After the Lightning started popping champagne on Broadway, Rangers coach Alain Vigneault revealed McDonagh played the final few games of the series on a broken foot. Trainers tried to "freeze" the foot before Game 7. But the numbness stalled, and the Rangers dressed seven defensemen as McDonagh spent the first few minutes in the locker room.
On Monday, McDonagh's biggest concern in the 90-degree New York weather was trying avoid a sunburn.
"It feels pretty much normal now," he says of the foot. "I'm not even really thinking about it on a daily basis. It doesn't get sore after skates. I'm able to do everything I want to do training wise. Hopefully it's in the past now."
The Blueshirts captain did not go through any specific training treatment and did not need surgery, because there was time to let the bone heal on its own.
"It's just continuing to get stronger and get back to being on the ice as good as it can," he says.
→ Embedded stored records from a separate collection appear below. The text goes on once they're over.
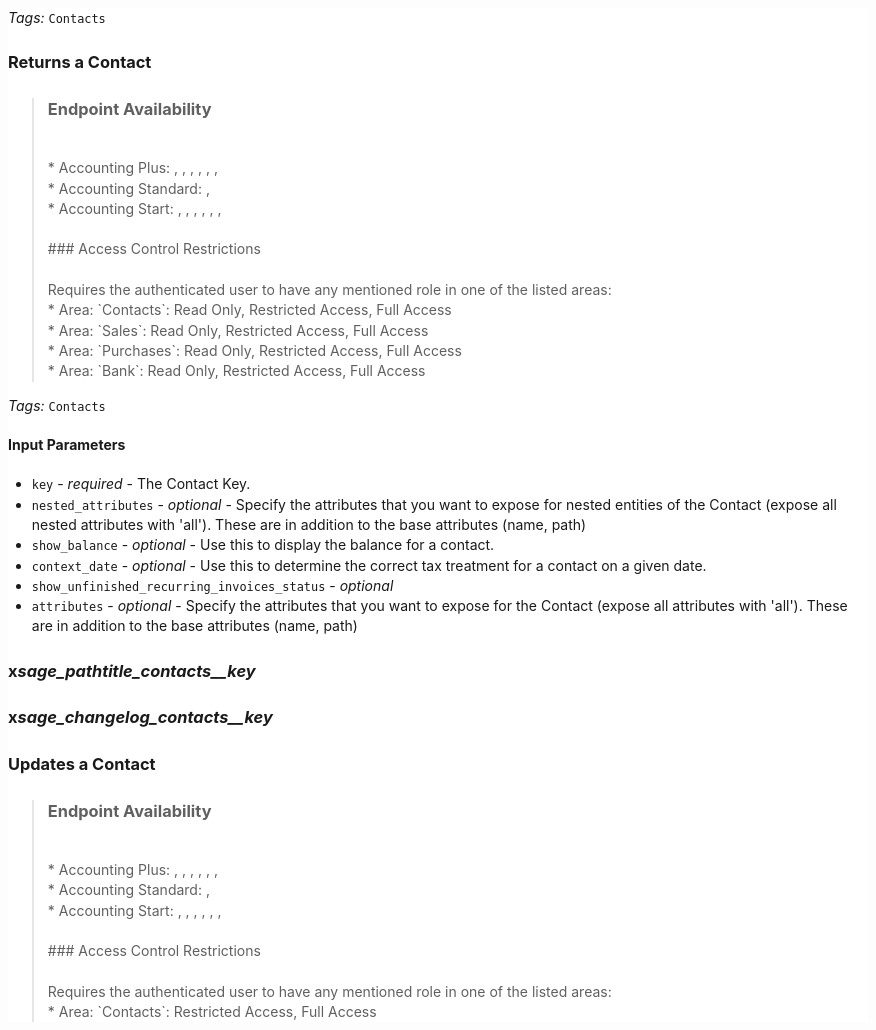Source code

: _Tags:_ `Contacts`

### Returns a Contact

> ### Endpoint Availability<br/>
>
> <br/>
> * Accounting Plus: , , , , , , <br/>
> * Accounting Standard: , <br/>
> * Accounting Start: , , , , , , <br/>
> <br/>
> ### Access Control Restrictions<br/>
> <br/>
> Requires the authenticated user to have any mentioned role in one of the listed areas:<br/>
> * Area: `Contacts`: Read Only, Restricted Access, Full Access<br/>
> * Area: `Sales`: Read Only, Restricted Access, Full Access<br/>
> * Area: `Purchases`: Read Only, Restricted Access, Full Access<br/>
> * Area: `Bank`: Read Only, Restricted Access, Full Access<br/>

_Tags:_ `Contacts`

#### Input Parameters

- `key` - _required_ - The Contact Key.<br/>
- `nested_attributes` - _optional_ - Specify the attributes that you want to expose for nested entities of the Contact (expose all nested attributes with 'all'). These are in addition to the base attributes (name, path)<br/>
- `show_balance` - _optional_ - Use this to display the balance for a contact.<br/>
- `context_date` - _optional_ - Use this to determine the correct tax treatment for a contact on a given date.<br/>
- `show_unfinished_recurring_invoices_status` - _optional_
- `attributes` - _optional_ - Specify the attributes that you want to expose for the Contact (expose all attributes with 'all'). These are in addition to the base attributes (name, path)<br/>

### x*sage_pathtitle_contacts\_\_key*

### x*sage_changelog_contacts\_\_key*

### Updates a Contact

> ### Endpoint Availability<br/>
>
> <br/>
> * Accounting Plus: , , , , , , <br/>
> * Accounting Standard: , <br/>
> * Accounting Start: , , , , , , <br/>
> <br/>
> ### Access Control Restrictions<br/>
> <br/>
> Requires the authenticated user to have any mentioned role in one of the listed areas:<br/>
> * Area: `Contacts`: Restricted Access, Full Access<br/>
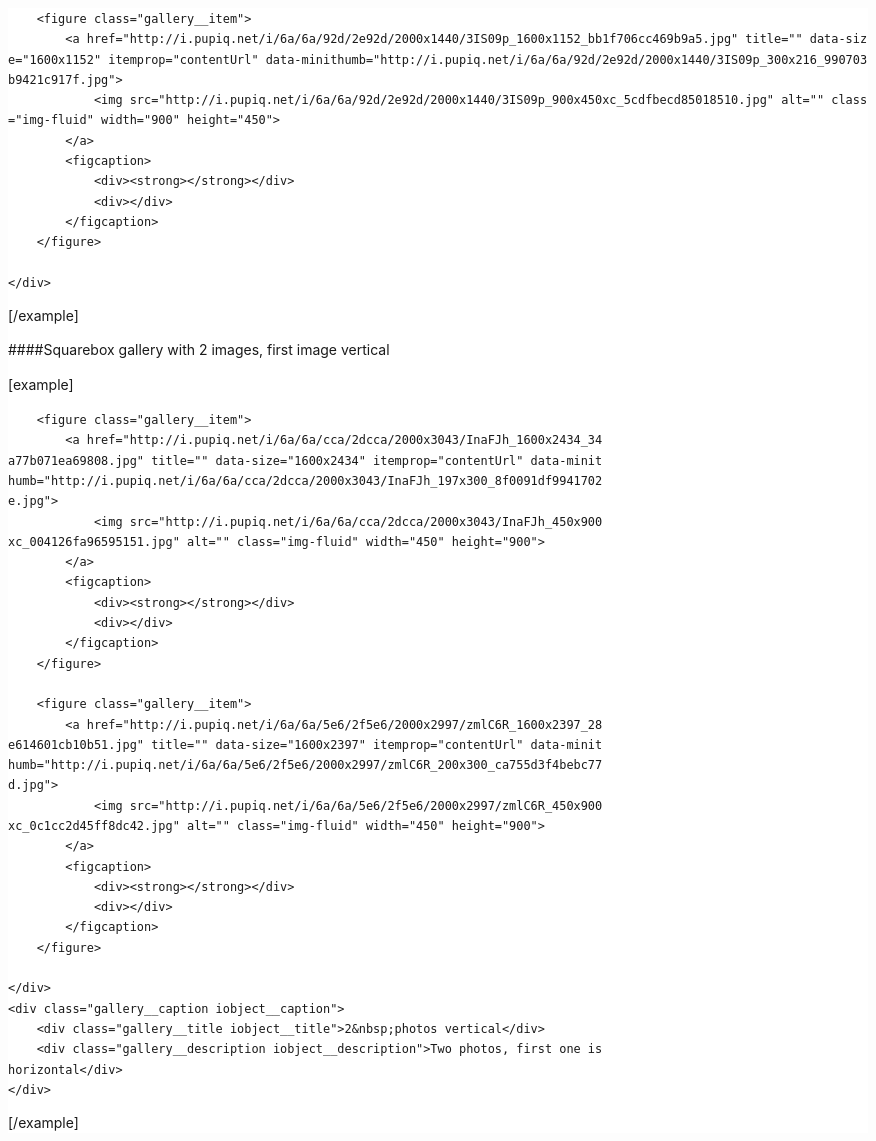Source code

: 		<figure class="gallery__item">
			<a href="http://i.pupiq.net/i/6a/6a/92d/2e92d/2000x1440/3IS09p_1600x1152_bb1f706cc469b9a5.jpg" title="" data-size="1600x1152" itemprop="contentUrl" data-minithumb="http://i.pupiq.net/i/6a/6a/92d/2e92d/2000x1440/3IS09p_300x216_990703b9421c917f.jpg">
				<img src="http://i.pupiq.net/i/6a/6a/92d/2e92d/2000x1440/3IS09p_900x450xc_5cdfbecd85018510.jpg" alt="" class="img-fluid" width="900" height="450">
			</a>
			<figcaption>
				<div><strong></strong></div>
				<div></div>
			</figcaption>
		</figure>

	</div>
</section>
[/example]

####Squarebox gallery with 2 images, first image vertical	

[example]
<section class="photo-gallery photo-gallery--square" style="max-width:600px;">
	<div class="gallery__images orientation-portrait num-2" data-pswp-uid="2">

		<figure class="gallery__item">
			<a href="http://i.pupiq.net/i/6a/6a/cca/2dcca/2000x3043/InaFJh_1600x2434_34a77b071ea69808.jpg" title="" data-size="1600x2434" itemprop="contentUrl" data-minithumb="http://i.pupiq.net/i/6a/6a/cca/2dcca/2000x3043/InaFJh_197x300_8f0091df9941702e.jpg">
				<img src="http://i.pupiq.net/i/6a/6a/cca/2dcca/2000x3043/InaFJh_450x900xc_004126fa96595151.jpg" alt="" class="img-fluid" width="450" height="900">
			</a>
			<figcaption>
				<div><strong></strong></div>
				<div></div>
			</figcaption>
		</figure>

		<figure class="gallery__item">
			<a href="http://i.pupiq.net/i/6a/6a/5e6/2f5e6/2000x2997/zmlC6R_1600x2397_28e614601cb10b51.jpg" title="" data-size="1600x2397" itemprop="contentUrl" data-minithumb="http://i.pupiq.net/i/6a/6a/5e6/2f5e6/2000x2997/zmlC6R_200x300_ca755d3f4bebc77d.jpg">
				<img src="http://i.pupiq.net/i/6a/6a/5e6/2f5e6/2000x2997/zmlC6R_450x900xc_0c1cc2d45ff8dc42.jpg" alt="" class="img-fluid" width="450" height="900">
			</a>
			<figcaption>
				<div><strong></strong></div>
				<div></div>
			</figcaption>
		</figure>

	</div>
	<div class="gallery__caption iobject__caption">
		<div class="gallery__title iobject__title">2&nbsp;photos vertical</div>
		<div class="gallery__description iobject__description">Two photos, first one is horizontal</div>
	</div>
</section>
[/example]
A healthy McDonagh can shift his focus from last spring to this fall. The 26-year-old is in his second season wearing the 'C.'
"I definitely feel a lot more comfortable in it and more mature in that role," he says. "It's something that's feeling much more natural and a part of me. I'm trying not to change who I am. Trying to be a good teammate, guys can look for for examples both on and off the ice, bounce questions off about what it's like to be a New York Ranger and what we're trying to accomplish this year."
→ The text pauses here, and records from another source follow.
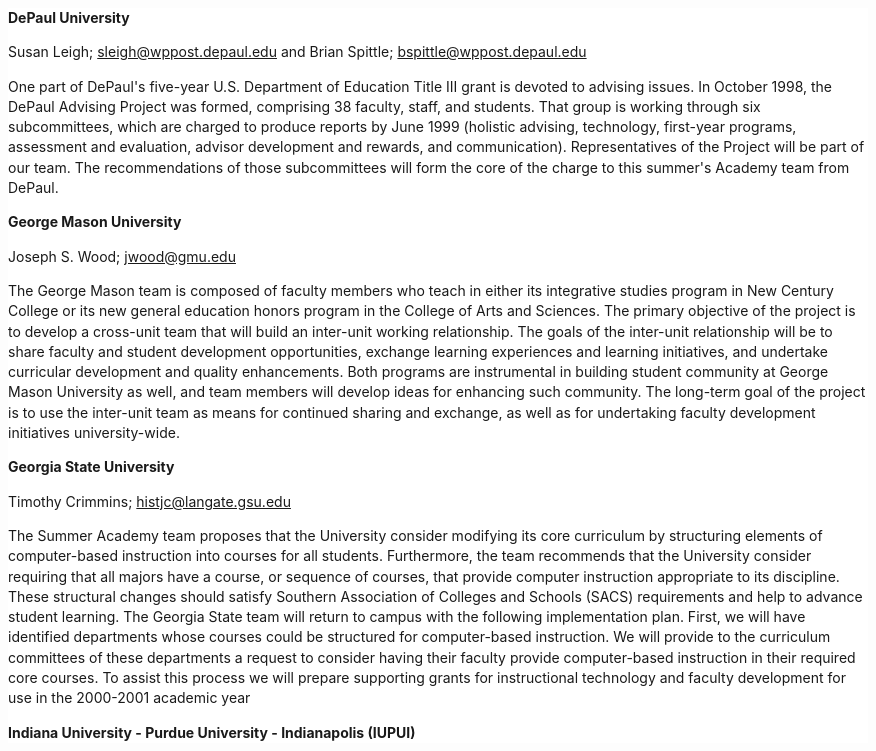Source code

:   
**DePaul University**

Susan Leigh;
[sleigh@wppost.depaul.edu](file:///A:/Snowmass/sleigh@wppost.depaul.edu) and
Brian Spittle; [bspittle@wppost.depaul.edu](mailto:bspittle@wppost.depaul.edu)

One part of DePaul's five-year U.S. Department of Education Title III grant is
devoted to advising issues. In October 1998, the DePaul Advising Project was
formed, comprising 38 faculty, staff, and students. That group is working
through six subcommittees, which are charged to produce reports by June 1999
(holistic advising, technology, first-year programs, assessment and
evaluation, advisor development and rewards, and communication).
Representatives of the Project will be part of our team. The recommendations
of those subcommittees will form the core of the charge to this summer's
Academy team from DePaul.

  
**George Mason University**

Joseph S. Wood; [jwood@gmu.edu](mailto:jwood@gmu.edu)

The George Mason team is composed of faculty members who teach in either its
integrative studies program in New Century College or its new general
education honors program in the College of Arts and Sciences. The primary
objective of the project is to develop a cross-unit team that will build an
inter-unit working relationship. The goals of the inter-unit relationship will
be to share faculty and student development opportunities, exchange learning
experiences and learning initiatives, and undertake curricular development and
quality enhancements. Both programs are instrumental in building student
community at George Mason University as well, and team members will develop
ideas for enhancing such community. The long-term goal of the project is to
use the inter-unit team as means for continued sharing and exchange, as well
as for undertaking faculty development initiatives university-wide.

  
**Georgia State University**

Timothy Crimmins; [histjc@langate.gsu.edu](mailto:histjc@langate.gsu.edu)

The Summer Academy team proposes that the University consider modifying its
core curriculum by structuring elements of computer-based instruction into
courses for all students. Furthermore, the team recommends that the University
consider requiring that all majors have a course, or sequence of courses, that
provide computer instruction appropriate to its discipline. These structural
changes should satisfy Southern Association of Colleges and Schools (SACS)
requirements and help to advance student learning. The Georgia State team will
return to campus with the following implementation plan. First, we will have
identified departments whose courses could be structured for computer-based
instruction. We will provide to the curriculum committees of these departments
a request to consider having their faculty provide computer-based instruction
in their required core courses. To assist this process we will prepare
supporting grants for instructional technology and faculty development for use
in the 2000-2001 academic year

  
**Indiana University - Purdue University \- Indianapolis (IUPUI)**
Last year, the Rangers won the Presidents' Trophy with a 113 points one season after losing to the Kings in the Stanley Cup Final. The Lighting pulled an upset and derailed a Blackhawks-Rangers NHL dream series.
"It still stings obviously," McDonagh says of the 2014-15 campaign (not his foot). "You can think back to when we lost to the Kings, those are memories, tough memories and hopefully lessons that keep you going and keep you driving and keep you wanting to get better as a team and an individual. Tampa, being the most recent, only thing you can do is prepare for another season, start from day one and build from there. We can't think big picture. We never do with this group."
Based on the team's recent success, for the second straight summer, the Rangers made minimal personnel changes. Notable moves included moving Carl Hagelin to the Ducks for Emerson Etem and trading Ryan Haggerty for backup goalie Antti Raanta. Jarret Stoll and Viktor Stalberg were also signed, while Martin St. Louis retired.
The Rangers have opened up optional practices, and McDonagh says some of the new signees are already in the Big Apple.
"There is not as much change this year as other teams experience, but for us, that's hopefully a good thing," McDonagh says. "Management believes in us and the group that was in the run the last couple years. A lot of the same guys are back. As for the pieces we added, just being around a few of them this week, there's a lot to be excited for as far as where they're going to fit in. It gives plenty of options in terms of combinations and guys that are willing to do whatever they can to win games for us."
Along with growing into his role as the Rangers' captain, McDonagh is expanding his presence in the New York Community. On Labor Day, McDonagh visited the U.S. Open, where he joined boxer Laila Ali and gymnast Nastia Liukin to support multi-sport play among children. The USTA event is part of September being National Childhood Obesity Awareness Month. McDonagh played three sports as a youth: Hockey, baseball and football.
The Rangers open the season Oct. 7 in Chicago.